Source document START
3.4. Variable Selection

We constructed a heat map in order to identify multi-collinearity among anthropometric variables. Positively correlated variables are represented by the red color, whereas those that had a negative correlation are in purple. The intensity of the color represents the strength of the association between variables. Multi-collinearity exists when the magnitude of the correlation is greater than 0.7. All variables with correlation greater than 0.7 did not qualify for inclusion into the logistic regression (Figure 4).

3.5. Anthropometric Factors Associated with Hypertension among PLHIV

A logistic regression analysis was performed to determine the factors associated with the development of hypertension among the study participants. The reduction in BP was associated with BMI (OR = 1.71; 95% CI: 1.20–2.63; p = 0.006) and WC (OR = 1.33; 95% CI: 1.17–1.61; p < 0.001) (Table 3).

4. Discussion

Even though ART has made a positive impact on people living with HIV/AIDS, it has also contributed to an increase in the prevalence of obesity [10], which is associated with hypertension [11,12]. It is well-known that hypertension poses a significant health risk to PLHIV, especially those receiving ART [50]. The leading cause of death among PLHIV is cardiovascular disease, which is exacerbated by hypertension [51]. Exercise is an effective non-pharmacological intervention for the prevention and treatment of hypertension [32]. CET, in particular, has been shown to lower blood pressure in people with hypertension, and it can also improve cardiovascular fitness and reduce the risk of CVD [33]. CET is an established, cost-effective intervention, and it reduces central adiposity or trunk fat leading to an improved cardiovascular profile in PLHIV [34]. In the current study, we determined whether the impact of a CET intervention could reduce the hypertension burden among PLHIV in some selected districts of rural Eastern Cape, South Africa.
In this study, all tricep, bicep, subscapular, and suprailiac skin fold measurements, as well as BMI, showed a significant difference before and after the study among the intervention group. These findings correspond with those from a similar study by Mcmurray, where there was a noticeable change in the skin folds of the participants assigned to exercise, even though they did not witness a change in BMI [52]. Furthermore, in this study, the WC decreased significantly among the intervention group compared to the control group. This decrease showed a decrease in trunk fat among participants that were allocated to CET; however, HC did not show a significant decrease. These findings were similar to those found by Armstrong and colleagues [53]. There was no significant change in ABSI and BAI among the intervention group.
Source document END
Supplied entries START
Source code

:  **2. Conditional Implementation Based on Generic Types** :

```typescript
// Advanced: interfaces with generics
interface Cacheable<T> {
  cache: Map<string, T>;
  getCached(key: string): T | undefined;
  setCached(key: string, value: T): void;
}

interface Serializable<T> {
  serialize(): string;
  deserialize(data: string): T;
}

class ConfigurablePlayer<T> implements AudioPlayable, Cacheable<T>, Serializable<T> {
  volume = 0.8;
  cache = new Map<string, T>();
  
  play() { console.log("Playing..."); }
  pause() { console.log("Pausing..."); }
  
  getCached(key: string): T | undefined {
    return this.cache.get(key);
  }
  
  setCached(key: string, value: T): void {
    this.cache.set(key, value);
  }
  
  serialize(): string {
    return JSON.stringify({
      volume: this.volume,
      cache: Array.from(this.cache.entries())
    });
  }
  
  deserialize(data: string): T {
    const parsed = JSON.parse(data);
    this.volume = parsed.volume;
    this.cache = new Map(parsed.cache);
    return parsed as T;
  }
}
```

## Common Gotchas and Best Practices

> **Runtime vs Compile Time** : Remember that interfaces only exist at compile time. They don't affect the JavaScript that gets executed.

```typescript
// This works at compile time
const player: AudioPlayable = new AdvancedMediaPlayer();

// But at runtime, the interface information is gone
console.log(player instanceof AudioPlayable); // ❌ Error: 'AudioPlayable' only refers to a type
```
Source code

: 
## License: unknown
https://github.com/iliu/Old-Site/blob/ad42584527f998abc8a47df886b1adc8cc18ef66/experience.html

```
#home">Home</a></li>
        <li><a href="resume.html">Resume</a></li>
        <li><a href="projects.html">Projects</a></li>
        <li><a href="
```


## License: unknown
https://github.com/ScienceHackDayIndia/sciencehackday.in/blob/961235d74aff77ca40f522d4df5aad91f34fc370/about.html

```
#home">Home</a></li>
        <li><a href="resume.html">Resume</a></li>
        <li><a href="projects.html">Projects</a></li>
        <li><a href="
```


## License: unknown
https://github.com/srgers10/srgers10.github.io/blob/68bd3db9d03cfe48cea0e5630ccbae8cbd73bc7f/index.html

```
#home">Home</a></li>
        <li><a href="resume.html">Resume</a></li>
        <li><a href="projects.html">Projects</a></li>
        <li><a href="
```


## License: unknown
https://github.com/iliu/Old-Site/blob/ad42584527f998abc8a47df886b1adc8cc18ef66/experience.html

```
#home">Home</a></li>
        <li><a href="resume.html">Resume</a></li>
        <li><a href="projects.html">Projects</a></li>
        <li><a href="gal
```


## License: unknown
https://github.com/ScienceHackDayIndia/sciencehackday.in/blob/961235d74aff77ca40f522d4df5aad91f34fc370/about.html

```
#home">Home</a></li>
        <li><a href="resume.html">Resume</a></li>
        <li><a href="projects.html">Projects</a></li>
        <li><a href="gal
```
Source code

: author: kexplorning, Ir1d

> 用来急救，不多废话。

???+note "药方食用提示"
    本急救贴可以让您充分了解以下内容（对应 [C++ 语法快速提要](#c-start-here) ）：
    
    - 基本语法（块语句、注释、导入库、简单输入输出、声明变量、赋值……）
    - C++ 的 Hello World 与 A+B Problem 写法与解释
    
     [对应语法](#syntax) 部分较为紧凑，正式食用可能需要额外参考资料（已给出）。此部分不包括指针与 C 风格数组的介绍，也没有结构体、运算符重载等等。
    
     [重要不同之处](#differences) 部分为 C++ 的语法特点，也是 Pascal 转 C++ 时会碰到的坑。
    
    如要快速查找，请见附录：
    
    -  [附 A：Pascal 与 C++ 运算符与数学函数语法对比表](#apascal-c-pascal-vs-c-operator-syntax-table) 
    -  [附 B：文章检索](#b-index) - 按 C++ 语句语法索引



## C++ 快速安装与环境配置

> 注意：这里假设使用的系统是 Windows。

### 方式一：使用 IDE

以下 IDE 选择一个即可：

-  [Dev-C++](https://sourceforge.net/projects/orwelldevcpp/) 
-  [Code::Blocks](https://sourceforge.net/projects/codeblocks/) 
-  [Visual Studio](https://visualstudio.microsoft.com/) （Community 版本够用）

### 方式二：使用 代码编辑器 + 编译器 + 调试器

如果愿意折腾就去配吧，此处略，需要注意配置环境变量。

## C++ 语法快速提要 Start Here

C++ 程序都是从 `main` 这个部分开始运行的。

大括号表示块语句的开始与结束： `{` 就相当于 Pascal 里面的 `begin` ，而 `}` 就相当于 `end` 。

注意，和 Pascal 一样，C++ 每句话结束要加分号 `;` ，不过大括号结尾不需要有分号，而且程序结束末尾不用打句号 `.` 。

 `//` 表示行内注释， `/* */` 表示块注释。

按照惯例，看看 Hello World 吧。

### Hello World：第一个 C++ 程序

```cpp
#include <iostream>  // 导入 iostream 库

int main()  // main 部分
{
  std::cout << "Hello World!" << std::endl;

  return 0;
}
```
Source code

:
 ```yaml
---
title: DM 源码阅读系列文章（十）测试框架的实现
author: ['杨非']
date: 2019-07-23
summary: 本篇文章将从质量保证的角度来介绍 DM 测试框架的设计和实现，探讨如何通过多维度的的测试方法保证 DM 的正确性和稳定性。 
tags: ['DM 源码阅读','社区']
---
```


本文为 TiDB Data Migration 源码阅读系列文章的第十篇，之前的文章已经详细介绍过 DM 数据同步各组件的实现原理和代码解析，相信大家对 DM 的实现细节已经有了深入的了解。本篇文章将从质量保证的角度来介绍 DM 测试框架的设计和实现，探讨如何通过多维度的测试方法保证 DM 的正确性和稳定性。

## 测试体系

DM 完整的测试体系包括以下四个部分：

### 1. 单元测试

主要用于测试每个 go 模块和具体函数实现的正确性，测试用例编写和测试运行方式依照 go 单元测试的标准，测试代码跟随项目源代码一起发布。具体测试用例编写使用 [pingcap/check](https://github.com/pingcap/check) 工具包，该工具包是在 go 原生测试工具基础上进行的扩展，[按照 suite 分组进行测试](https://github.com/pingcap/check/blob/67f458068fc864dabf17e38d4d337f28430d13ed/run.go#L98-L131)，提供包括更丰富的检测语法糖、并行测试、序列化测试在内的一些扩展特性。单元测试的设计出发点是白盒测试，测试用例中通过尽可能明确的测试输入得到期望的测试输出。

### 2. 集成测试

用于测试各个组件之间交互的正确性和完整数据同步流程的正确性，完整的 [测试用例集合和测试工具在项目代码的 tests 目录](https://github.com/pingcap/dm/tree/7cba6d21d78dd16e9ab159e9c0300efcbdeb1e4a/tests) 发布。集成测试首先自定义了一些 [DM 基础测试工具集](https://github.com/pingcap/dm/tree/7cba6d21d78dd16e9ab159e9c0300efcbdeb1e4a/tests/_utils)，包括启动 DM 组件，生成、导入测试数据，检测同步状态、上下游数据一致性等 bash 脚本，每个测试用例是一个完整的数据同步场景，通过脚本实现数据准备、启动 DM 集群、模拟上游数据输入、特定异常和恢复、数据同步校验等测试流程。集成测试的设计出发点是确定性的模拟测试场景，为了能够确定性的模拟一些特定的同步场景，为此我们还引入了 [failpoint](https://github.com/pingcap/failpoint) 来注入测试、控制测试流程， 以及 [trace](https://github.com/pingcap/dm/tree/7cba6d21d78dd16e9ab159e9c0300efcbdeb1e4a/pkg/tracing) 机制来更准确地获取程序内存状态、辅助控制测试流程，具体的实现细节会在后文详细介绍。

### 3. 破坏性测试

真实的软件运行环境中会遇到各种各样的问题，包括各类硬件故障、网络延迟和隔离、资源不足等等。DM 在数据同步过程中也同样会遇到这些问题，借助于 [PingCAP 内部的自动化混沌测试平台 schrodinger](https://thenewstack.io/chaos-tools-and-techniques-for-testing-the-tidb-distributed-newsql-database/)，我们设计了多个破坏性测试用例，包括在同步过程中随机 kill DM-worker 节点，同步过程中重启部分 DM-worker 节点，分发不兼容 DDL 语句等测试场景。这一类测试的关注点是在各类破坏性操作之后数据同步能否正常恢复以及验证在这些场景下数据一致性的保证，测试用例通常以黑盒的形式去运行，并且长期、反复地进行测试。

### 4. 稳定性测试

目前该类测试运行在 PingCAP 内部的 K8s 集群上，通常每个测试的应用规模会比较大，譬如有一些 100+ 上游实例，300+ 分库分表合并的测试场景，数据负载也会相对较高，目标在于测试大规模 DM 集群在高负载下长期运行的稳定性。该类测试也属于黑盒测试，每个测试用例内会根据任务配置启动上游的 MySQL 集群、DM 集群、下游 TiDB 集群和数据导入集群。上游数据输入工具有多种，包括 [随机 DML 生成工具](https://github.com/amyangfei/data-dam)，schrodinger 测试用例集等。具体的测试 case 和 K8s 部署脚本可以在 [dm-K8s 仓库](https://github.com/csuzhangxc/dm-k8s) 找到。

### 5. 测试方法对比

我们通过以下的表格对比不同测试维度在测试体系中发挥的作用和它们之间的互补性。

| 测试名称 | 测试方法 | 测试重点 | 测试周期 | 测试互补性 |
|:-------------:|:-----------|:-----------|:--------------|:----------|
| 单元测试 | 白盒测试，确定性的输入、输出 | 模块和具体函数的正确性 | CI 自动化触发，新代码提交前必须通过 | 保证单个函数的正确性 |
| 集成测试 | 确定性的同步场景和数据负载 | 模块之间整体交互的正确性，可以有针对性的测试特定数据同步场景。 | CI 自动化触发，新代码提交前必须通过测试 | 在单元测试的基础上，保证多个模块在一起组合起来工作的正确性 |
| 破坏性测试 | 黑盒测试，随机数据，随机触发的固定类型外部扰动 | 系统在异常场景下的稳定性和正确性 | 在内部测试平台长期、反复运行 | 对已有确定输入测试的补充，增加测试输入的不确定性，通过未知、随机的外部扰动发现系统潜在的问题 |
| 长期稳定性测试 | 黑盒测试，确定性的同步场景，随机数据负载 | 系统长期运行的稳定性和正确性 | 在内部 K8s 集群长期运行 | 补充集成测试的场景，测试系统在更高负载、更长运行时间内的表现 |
Supplied entries END
### [What needs to be done]
Reproduce word for word the stretch of the hypertension study from "A logistic regression" through "0.001) (Table 3).".

### [Exercise result]
A logistic regression analysis was performed to determine the factors associated with the development of hypertension among the study participants. The reduction in BP was associated with BMI (OR = 1.71; 95% CI: 1.20–2.63; p = 0.006) and WC (OR = 1.33; 95% CI: 1.17–1.61; p < 0.001) (Table 3).